Roslyn Corrigan told Time magazine that she met Bush in 2003 when he spoke at a CIA office in The Woodlands, near Houston, where her father worked. The attendees were permitted to pose with Bush for a photo opportunity.
A picture provided to the magazine by Corrigan shows her standing next to Bush, who was 79 at the time, with her mother on his left side.gi
"As soon as the picture was being snapped on the one-two-three, he dropped his hands from my waist down to my buttocks and gave it a nice, ripe squeeze, which would account for the fact that in the photograph my mouth is hanging wide open," said Corrigan, now 30. "I was like, 'Oh my goodness, what just happened?'"
"My initial reaction was absolute horror.

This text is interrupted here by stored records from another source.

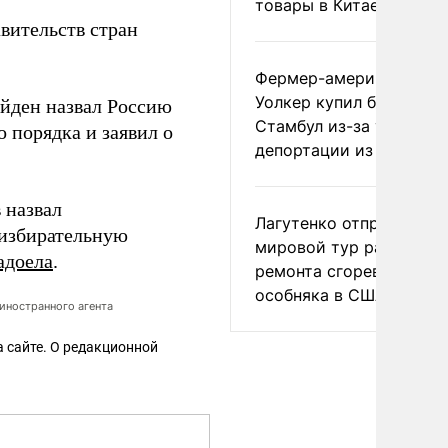
товары в Китае
авительств стран
Фермер-американец
Уолкер купил билет в
йден назвал Россию
Стамбул из-за угрозы
 порядка и заявил о
депортации из России
 назвал
Лагутенко отправился в
 избирательную
мировой тур ради
адоела
.
ремонта сгоревшего
особняка в США
иностранного агента
 сайте. О редакционной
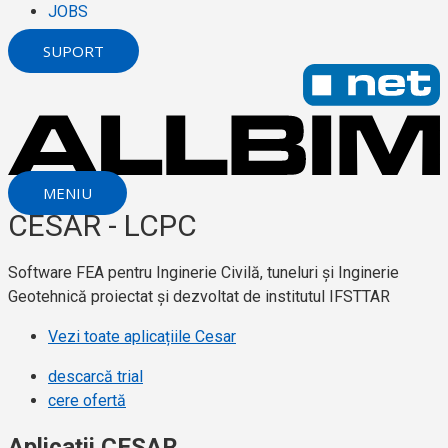
JOBS
SUPORT
MENIU
CESAR - LCPC
Software FEA pentru Inginerie Civilă, tuneluri și Inginerie
Geotehnică proiectat și dezvoltat de institutul IFSTTAR
Vezi toate aplicațiile Cesar
descarcă trial
cere ofertă
Aplicații CESAR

I was really, really confused," she told Time. "What does a teenager say to the ex-president of the United States?"
Corrigan's mother, Sari Young, confirmed Monday to NBC News her daughter's remarks. Other friends also spoke with Time to say that Corrigan had told them what happened.
Young declined to comment further, referring questions to lawyer Gloria Allred's office.
Corrigan told Time that she was emboldened to share it publicly after other women in recent weeks said they were inappropriately touched by Bush in similar public settings.
In a now-deleted Instagram post last month, actress Heather Lind accused Bush of touching her from behind and telling her a "dirty joke" during a 2014 Houston screening of her AMC show, "TURN: Washington's Spies."
Lind wrote that a security guard told her she shouldn't have stood next to him. Bush, who is now 93, has been in a wheelchair for about five years, and his spokesman, Jim McGrath, previously explained that his arm might fall at people's waists and that he sometimes pats "women's rears" and tells them "good-natured jokes" to put them at ease.
Four other women have since shared similar stories of being touched. Two of those women, along with Corrigan, say the incidents occurred when Bush wasn't in a wheelchair.
McGrath, in a statement to Time also provided to NBC News, said that in regard to Corrigan: "George Bush simply does not have it in his heart to knowingly cause anyone harm or distress, and he again apologizes to anyone he may have offended during a photo op."
Corrigan said the fact that she was a child at the time "goes beyond a guy being inappropriate in the workplace to a peer or somebody in his age range."
The accusations against Bush come during wider fallout for prominent figures in the entertainment industry and the world of politics because of women sharing stories of being sexually harassed or assaulted.